Artists as caretakers of the imagination: six thoughts


As I look forward to our Laity Lodge retreat this coming Thursday, here are six thoughts I hope to explore on our given topic. Thankfully I'll not be exploring alone. Along with Jamie Smith and Isaac Wardell (see here for Part I of this post, as it were), we'll be joined by a group of artists (of all sorts, including special guest artists Roger Feldman, Jay Walker, and Jim Janknegt), worship leaders, senior pastors, academics, directors of professional societies, and counselors, all of whom will contribute to a very rich experience. It's a full retreat this time and I'm excited to see what God will bring about during our four days together.

1. It is far from self-evident what the phrase "artists as caretakers of the imagination" actually means.

While at first glance it may seem like an persuasive or desirable notion, the moment we begin to tease out what exactly we mean by "imagination" and by "artists" and by "caretakers," it is at that moment that we begin to encounter significantly disparate ideas about each. It is at that moment that we need to slow down and to commit ourselves to careful, deliberative and self-critical thought. While I agree with the phrase, because I coined it, I confess that I've yet to figure out what I really mean by it.

The fact that historians and scientists and stay-at-home moms are also to be regarded as caretakers of the imagination only complicates--er, enriches--the discussion.

2. The imagination makes present through "models" or "patterns," not necessarily through "images," what is inaccessible to direct experience.

This is an idea I get from Garrett Green in his book Imagining God: Theology and the Religious Imagination. It's one of the best books I've yet read exploring the imagination from a theological standpoint. (Hans Frei and George Lindbeck feature prominently in his argument, if that means something to you.) Green phrases the idea this way more precisely:

"Imagination is the means by which we are able to represent anything not directly accessible, including both the world of the imaginary and recalcitrant aspects of the real world; it is a medium of fiction as well as fact."

Throughout the course of the book he unpacks, in theologically specific language that he hopes is also accessible to a public readership, how this idea relates to things real and illusory, imaginative and imaginary, fantastic and deceitful. It is an idea that is essential, he argues, to the domain of scientific projection as well as that of science fiction.

3. The imagination enables us to live beyond the givens of the world; or alternatively, echoing Sam Wells, the imagination enables us to take the right givens for granted.

Trevor Hart and Richard Bauckham in Hope Against Hope: Christian Eschatology at the Turn of the Millenium put the same point this way:

“The capacity to imagine otherwise is basic to our ability to deconstruct the dominant, ideologically generated accounts of who and how and what we are, and to insist on an alternative way of seeing things in our present. Meaning and significance are rendered as we locate particular objects, events and experiences within wider networks of relationships which are not given in experience itself…. ‘Imagining otherwise’ is precisely a matter of exchanging one such imaginative framework for another, and thereby seeing the present itself quite differently. The present is transfigured by being configured differently.”

4. There is a dynamic relationship between the imagination and the notion of imitation.

We become what we imagine repeatedly, and it is the very stuff of our lives that constitutes the repository of our imaginative activity, that is, what we imagine possible or impossible, probable and improbable.

[RECORDS PROVIDED]
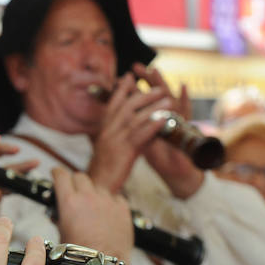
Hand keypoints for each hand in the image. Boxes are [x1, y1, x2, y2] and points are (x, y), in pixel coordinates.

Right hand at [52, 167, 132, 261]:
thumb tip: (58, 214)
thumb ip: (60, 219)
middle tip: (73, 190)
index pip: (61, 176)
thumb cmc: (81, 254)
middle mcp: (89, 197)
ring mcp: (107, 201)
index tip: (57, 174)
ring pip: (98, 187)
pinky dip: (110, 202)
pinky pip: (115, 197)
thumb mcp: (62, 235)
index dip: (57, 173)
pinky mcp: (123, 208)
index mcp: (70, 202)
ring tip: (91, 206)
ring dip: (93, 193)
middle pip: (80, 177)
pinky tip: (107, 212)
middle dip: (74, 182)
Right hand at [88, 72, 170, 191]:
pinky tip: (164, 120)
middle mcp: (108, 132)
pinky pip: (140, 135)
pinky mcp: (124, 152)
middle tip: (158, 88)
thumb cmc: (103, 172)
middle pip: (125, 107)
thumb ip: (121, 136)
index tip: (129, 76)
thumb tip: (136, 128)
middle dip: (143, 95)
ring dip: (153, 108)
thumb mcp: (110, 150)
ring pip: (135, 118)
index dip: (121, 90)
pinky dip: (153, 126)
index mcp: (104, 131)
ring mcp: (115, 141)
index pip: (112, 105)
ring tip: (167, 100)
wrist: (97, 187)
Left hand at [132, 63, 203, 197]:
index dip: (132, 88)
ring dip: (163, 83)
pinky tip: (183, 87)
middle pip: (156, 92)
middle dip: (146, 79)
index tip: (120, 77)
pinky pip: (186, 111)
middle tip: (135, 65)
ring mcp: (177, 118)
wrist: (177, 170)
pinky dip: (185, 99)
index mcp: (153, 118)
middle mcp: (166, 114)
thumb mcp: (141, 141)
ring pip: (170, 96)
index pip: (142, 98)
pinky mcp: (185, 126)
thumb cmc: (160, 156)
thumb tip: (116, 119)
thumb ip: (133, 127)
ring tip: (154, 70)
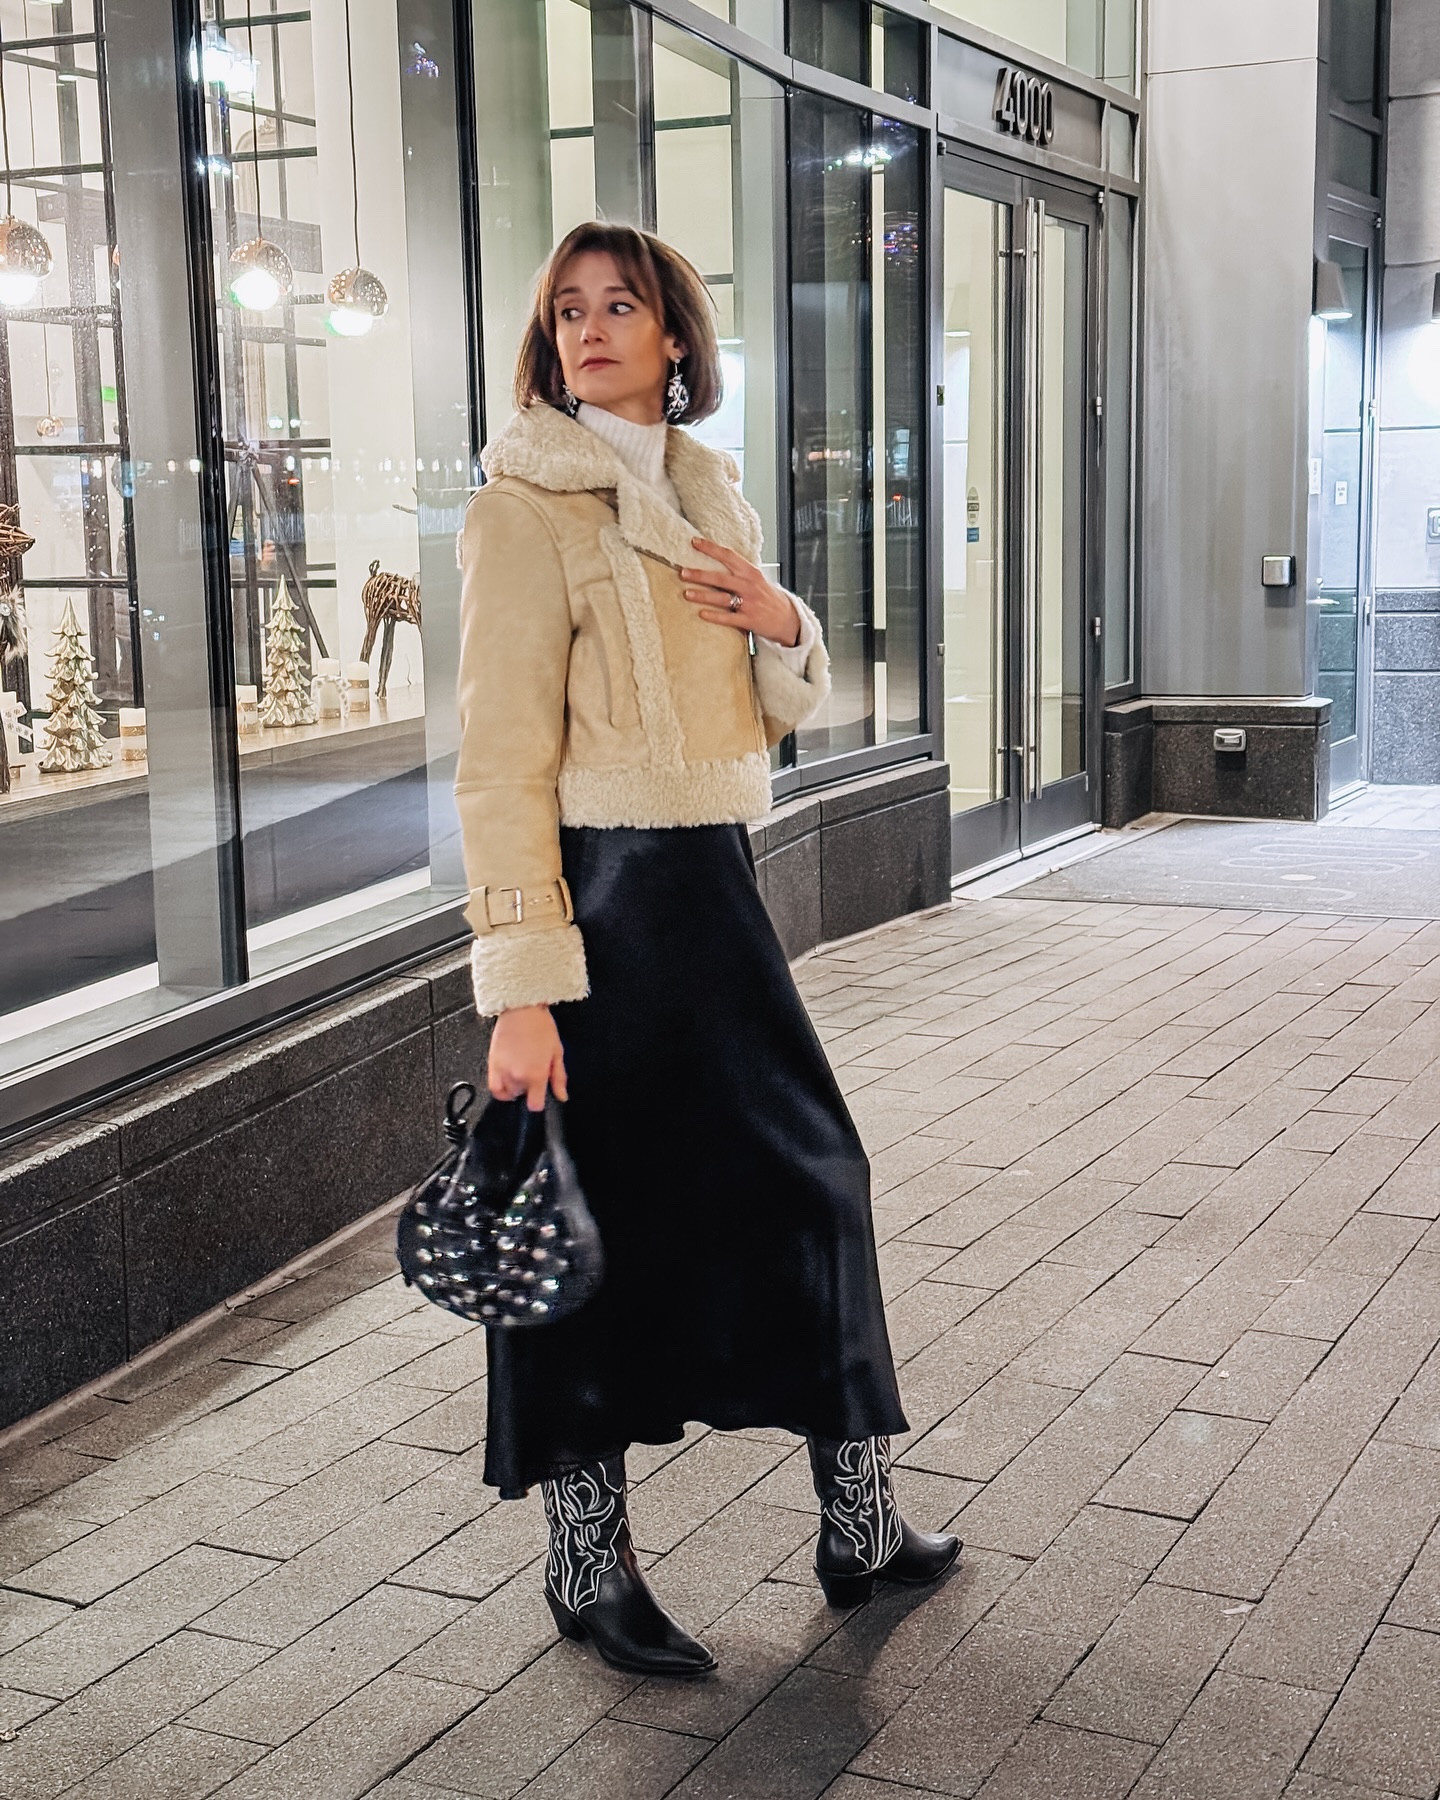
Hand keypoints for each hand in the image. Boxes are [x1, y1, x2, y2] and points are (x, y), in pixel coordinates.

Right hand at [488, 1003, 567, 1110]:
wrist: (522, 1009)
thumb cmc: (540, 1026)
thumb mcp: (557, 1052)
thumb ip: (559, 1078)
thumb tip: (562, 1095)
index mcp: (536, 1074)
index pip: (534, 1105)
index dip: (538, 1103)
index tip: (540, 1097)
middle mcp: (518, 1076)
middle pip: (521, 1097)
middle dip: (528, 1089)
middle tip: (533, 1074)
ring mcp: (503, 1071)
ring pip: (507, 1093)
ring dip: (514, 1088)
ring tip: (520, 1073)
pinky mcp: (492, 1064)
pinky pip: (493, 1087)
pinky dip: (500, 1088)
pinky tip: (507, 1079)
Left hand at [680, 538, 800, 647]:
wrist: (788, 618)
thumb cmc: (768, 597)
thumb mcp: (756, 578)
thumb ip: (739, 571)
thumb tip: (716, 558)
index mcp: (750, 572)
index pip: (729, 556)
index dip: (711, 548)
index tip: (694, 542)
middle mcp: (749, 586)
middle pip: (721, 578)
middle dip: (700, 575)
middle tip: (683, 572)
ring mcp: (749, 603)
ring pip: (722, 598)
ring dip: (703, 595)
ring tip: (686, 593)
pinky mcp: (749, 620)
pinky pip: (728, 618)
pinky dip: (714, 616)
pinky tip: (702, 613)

[EXERCISE TASKS]
[1] In the post on artists as caretakers of the imagination, which book by Garrett Green supplies the idea behind the second thought?
[2] Using the post on artists as caretakers of the imagination, explain why the phrase "artists as caretakers of the imagination" calls for slow, careful, self-critical thought.

[WRITTEN RESPONSES]
[1] Imagining God: Theology and the Religious Imagination

[2] The phrase may seem persuasive at first glance. But once we begin to tease out what we mean by "imagination," "artists," and "caretakers," we encounter significantly disparate ideas about each of them.